Instructions to follow:
When the records are reproduced, each one must match exactly, and no picture may be kept.

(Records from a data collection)
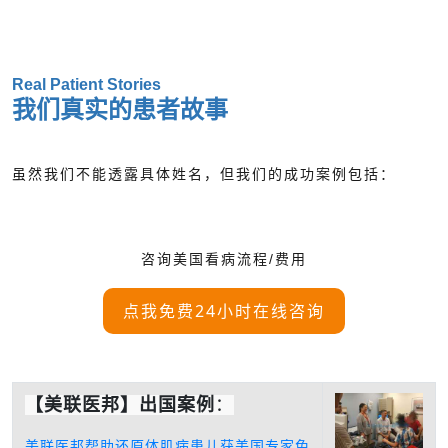
Real Patient Stories
我们真实的患者故事
虽然我们不能透露具体姓名，但我们的成功案例包括：
咨询美国看病流程/费用
点我免费24小时在线咨询
【美联医邦】出国案例
：
美联医邦帮助还原体肌病患儿获美国专家免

Solution to this task:
Real Patient Stories
我们真实的患者故事
虽然我们不能透露具体姓名，但我们的成功案例包括：
咨询美国看病流程/费用
点我免费24小时在线咨询
【美联医邦】出国案例
：
美联医邦帮助还原体肌病患儿获美国专家免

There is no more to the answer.